Supporting source files do not allow you to generate mocks for external types such as those defined in third-party
libraries or frameworks. Please see Mocking External Types for
details and best practices.

Starter Pack

Mockingbird includes starter supporting source files for the Swift standard library and common system frameworks
such as Foundation. Download the latest
starter supporting source files
and place the MockingbirdSupport folder in the root directory of your project. Note that supporting source files
should not be imported into Xcode or added to any targets.

If you share supporting source files between projects, you can specify a custom --support directory when
running the CLI installer or generator.


Supporting source files should be contained in a directory that matches the module name. You can define
submodules and transitive dependencies by nesting directories.

├── Foundation/
│   └── ObjectiveC/
│       └── NSObject.swift
└── Swift/
    ├── Codable.swift
    ├── Comparable.swift
    ├── Equatable.swift
    └── Hashable.swift

With the above file structure, NSObject can be imported from both the Foundation and ObjectiveC modules.

Mockingbird CLI


Generate mocks for a set of targets in a project.

mockingbird generate

Option Default Value Description
--project (inferred) Path to your project’s .xcodeproj file.
--targets $TARGET_NAME List of target names to generate mocks for.

Records from a collection:
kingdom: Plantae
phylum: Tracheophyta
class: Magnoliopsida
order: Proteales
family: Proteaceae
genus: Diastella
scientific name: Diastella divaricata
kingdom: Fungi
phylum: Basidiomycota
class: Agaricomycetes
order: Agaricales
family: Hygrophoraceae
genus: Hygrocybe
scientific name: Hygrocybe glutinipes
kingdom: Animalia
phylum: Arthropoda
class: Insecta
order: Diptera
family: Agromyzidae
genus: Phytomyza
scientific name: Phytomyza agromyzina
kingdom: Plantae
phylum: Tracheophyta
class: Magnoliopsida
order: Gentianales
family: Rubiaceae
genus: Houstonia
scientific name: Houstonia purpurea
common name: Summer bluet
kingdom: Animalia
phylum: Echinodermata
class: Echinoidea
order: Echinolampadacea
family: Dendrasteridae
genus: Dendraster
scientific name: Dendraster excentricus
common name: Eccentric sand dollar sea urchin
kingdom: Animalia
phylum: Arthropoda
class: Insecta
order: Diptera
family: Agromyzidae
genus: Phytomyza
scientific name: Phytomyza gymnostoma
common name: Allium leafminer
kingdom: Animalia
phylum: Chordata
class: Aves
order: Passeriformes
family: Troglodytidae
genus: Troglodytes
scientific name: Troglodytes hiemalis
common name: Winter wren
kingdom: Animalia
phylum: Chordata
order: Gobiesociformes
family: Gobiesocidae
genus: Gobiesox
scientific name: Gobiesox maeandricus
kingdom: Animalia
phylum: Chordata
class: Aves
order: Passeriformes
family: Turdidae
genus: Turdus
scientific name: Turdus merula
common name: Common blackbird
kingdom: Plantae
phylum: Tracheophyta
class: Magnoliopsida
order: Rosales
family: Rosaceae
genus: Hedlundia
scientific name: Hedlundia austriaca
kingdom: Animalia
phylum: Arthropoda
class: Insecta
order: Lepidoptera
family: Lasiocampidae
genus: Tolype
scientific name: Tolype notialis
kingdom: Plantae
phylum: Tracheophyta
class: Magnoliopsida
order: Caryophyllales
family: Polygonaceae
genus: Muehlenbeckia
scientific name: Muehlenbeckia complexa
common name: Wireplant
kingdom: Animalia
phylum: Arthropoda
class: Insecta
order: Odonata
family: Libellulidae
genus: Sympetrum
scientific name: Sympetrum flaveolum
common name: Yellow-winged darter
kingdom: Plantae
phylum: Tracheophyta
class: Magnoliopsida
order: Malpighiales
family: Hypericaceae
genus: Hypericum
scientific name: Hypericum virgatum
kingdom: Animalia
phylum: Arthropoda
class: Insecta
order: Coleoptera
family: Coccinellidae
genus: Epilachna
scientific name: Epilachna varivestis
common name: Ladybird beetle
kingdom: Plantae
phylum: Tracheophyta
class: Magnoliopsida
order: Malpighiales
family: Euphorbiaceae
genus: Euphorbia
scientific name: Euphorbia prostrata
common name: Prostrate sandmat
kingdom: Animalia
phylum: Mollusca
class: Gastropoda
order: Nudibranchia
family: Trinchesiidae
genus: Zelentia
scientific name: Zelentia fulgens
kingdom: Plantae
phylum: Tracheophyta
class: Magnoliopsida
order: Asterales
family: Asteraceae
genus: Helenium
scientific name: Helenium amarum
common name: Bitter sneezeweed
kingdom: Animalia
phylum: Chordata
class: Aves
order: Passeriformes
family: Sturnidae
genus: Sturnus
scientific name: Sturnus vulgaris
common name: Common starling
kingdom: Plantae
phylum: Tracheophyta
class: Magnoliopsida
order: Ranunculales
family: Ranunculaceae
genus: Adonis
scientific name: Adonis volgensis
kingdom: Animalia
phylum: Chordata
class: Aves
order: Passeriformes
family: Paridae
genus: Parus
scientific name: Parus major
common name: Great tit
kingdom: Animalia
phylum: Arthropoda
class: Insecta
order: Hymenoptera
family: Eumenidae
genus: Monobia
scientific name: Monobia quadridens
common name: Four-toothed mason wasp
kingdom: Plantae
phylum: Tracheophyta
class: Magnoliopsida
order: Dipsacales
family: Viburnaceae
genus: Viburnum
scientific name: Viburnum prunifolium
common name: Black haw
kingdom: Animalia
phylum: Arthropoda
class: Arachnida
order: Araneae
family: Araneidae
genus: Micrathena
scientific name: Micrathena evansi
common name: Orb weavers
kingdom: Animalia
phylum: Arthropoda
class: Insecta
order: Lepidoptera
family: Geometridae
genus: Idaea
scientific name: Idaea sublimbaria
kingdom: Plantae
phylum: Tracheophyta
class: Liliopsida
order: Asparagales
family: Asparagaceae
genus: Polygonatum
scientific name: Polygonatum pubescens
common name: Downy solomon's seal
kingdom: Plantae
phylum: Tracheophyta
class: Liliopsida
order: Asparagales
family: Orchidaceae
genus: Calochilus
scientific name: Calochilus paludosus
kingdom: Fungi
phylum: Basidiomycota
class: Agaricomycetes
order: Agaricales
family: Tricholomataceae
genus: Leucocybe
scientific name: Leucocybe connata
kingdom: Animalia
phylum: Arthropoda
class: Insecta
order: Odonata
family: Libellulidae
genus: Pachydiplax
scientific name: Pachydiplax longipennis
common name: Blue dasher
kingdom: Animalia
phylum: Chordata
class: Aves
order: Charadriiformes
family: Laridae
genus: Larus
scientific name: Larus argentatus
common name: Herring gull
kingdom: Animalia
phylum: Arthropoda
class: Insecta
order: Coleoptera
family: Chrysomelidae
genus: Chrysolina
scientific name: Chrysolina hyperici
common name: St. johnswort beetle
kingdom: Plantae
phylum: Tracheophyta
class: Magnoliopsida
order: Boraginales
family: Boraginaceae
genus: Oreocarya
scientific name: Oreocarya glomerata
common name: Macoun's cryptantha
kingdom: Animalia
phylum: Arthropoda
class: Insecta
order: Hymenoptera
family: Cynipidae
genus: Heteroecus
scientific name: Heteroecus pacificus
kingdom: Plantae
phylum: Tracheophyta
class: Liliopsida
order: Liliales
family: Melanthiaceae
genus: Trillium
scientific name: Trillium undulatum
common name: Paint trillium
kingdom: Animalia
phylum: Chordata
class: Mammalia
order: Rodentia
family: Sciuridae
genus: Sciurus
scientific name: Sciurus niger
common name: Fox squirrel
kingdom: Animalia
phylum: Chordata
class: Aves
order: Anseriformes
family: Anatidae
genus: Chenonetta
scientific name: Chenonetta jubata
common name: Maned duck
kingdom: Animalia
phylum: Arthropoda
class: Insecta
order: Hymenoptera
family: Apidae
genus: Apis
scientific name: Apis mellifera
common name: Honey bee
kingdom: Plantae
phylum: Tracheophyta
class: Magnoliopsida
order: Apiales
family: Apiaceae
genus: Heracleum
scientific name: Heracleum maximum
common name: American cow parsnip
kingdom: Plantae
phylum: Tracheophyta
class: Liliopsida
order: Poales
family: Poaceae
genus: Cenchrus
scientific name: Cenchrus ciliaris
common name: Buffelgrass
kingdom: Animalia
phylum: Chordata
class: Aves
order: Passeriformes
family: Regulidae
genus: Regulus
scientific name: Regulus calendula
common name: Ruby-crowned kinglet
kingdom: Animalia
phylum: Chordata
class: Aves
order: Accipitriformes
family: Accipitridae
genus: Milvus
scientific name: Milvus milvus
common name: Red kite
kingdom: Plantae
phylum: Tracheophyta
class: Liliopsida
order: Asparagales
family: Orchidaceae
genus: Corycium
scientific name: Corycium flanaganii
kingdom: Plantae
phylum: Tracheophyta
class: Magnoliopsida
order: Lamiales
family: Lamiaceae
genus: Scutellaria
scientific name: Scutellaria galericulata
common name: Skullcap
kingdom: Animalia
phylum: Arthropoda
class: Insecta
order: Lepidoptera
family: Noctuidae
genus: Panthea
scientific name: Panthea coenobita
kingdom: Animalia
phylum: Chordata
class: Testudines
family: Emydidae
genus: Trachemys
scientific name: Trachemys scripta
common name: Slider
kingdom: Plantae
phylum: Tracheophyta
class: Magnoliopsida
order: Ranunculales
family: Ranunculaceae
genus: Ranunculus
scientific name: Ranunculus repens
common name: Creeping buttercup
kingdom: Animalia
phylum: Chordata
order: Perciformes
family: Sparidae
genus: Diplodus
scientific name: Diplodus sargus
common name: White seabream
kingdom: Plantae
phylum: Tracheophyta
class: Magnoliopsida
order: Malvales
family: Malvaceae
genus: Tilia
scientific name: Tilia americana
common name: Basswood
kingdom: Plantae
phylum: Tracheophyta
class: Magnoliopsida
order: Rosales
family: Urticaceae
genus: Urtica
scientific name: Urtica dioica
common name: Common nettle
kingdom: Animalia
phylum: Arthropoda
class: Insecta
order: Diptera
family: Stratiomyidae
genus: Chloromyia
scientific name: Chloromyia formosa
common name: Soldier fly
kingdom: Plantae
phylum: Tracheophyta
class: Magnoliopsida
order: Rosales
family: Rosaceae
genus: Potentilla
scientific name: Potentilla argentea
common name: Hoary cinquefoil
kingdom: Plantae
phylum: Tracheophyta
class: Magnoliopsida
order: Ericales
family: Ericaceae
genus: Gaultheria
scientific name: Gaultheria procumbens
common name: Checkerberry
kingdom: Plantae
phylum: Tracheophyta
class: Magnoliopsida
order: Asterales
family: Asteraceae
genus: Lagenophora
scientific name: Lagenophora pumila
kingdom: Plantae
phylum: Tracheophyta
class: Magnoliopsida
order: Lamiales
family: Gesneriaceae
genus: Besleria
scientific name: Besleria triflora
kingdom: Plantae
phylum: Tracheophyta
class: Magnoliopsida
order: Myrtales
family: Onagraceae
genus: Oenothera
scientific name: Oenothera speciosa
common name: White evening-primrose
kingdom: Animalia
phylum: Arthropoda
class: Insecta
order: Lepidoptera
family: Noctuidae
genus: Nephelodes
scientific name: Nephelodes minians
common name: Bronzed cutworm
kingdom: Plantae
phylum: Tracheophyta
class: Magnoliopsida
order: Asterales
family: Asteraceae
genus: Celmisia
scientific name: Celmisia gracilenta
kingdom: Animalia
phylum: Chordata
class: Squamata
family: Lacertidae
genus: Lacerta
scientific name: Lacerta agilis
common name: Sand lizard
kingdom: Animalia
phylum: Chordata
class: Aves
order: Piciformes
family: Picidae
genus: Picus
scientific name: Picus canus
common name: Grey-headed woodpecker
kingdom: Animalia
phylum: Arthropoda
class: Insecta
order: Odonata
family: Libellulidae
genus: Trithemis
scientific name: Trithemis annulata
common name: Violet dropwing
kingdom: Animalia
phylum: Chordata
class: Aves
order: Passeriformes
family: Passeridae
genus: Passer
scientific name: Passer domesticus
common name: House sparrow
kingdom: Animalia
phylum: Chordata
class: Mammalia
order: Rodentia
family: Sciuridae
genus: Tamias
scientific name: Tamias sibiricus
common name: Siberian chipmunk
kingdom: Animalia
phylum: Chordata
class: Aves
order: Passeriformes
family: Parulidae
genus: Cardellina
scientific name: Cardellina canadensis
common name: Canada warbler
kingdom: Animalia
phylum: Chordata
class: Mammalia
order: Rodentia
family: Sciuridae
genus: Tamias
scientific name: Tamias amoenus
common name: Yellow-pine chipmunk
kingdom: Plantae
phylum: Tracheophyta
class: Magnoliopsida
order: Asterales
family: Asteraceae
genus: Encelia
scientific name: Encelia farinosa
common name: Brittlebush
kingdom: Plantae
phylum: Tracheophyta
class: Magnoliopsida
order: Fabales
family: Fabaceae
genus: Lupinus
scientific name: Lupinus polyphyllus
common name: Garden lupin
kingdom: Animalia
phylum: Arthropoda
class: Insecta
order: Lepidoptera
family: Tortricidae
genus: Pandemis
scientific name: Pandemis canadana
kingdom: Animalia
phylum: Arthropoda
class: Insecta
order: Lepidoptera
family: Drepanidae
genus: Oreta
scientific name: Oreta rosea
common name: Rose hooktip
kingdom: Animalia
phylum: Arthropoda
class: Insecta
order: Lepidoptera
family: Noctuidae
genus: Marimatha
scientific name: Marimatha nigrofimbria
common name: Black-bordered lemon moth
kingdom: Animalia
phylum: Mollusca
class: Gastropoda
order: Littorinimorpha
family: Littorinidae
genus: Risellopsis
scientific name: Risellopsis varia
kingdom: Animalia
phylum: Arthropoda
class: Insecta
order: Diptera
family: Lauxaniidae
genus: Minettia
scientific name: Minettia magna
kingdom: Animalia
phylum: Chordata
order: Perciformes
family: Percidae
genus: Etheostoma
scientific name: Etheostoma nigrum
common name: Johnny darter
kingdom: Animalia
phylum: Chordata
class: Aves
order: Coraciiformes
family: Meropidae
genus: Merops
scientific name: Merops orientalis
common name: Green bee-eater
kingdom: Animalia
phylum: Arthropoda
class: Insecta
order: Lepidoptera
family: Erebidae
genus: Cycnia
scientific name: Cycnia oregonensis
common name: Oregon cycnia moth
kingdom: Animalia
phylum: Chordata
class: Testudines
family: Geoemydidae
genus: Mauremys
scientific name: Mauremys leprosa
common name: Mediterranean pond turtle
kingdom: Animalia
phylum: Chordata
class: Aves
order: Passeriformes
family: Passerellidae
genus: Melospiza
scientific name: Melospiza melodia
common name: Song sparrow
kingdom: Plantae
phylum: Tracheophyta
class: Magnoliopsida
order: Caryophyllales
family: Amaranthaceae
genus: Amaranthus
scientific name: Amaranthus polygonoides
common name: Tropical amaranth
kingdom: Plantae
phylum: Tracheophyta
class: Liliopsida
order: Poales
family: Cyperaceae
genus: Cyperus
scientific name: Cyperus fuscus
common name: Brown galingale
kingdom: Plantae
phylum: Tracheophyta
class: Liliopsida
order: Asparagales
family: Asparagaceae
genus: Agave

WHAT THE TASK ASKS
Carry on the Mockingbird documentation from its last line, the --targets option.

RESULT OF THE TASK
--srcroot $SRCROOT The folder containing your project’s source files.
--outputs (inferred) List of mock output file paths for each target.
--support (inferred) The folder containing supporting source files.
--condition (none) Compilation condition to wrap all generated mocks in, e.g. DEBUG.
Flag Description
--disable-module-import Omit @testable import <module> from generated mocks.
--only-protocols Only generate mocks for protocols.
--disable-swiftlint Disable all SwiftLint rules in generated mocks.
--disable-cache Ignore cached mock information stored on disk.
--disable-relaxed-linking Only search explicitly imported modules.


Set up a destination test target.

mockingbird install

Option Default Value Description
--target (required) The name of a test target to configure.
--sources (required) List of target names to generate mocks for.
--project (inferred) Your project’s .xcodeproj file.
--srcroot <project>/../ The folder containing your project’s source files.
--outputs (inferred) List of mock output file paths for each target.
--support (inferred) The folder containing supporting source files.
--condition (none) Compilation condition to wrap all generated mocks in, e.g. DEBUG.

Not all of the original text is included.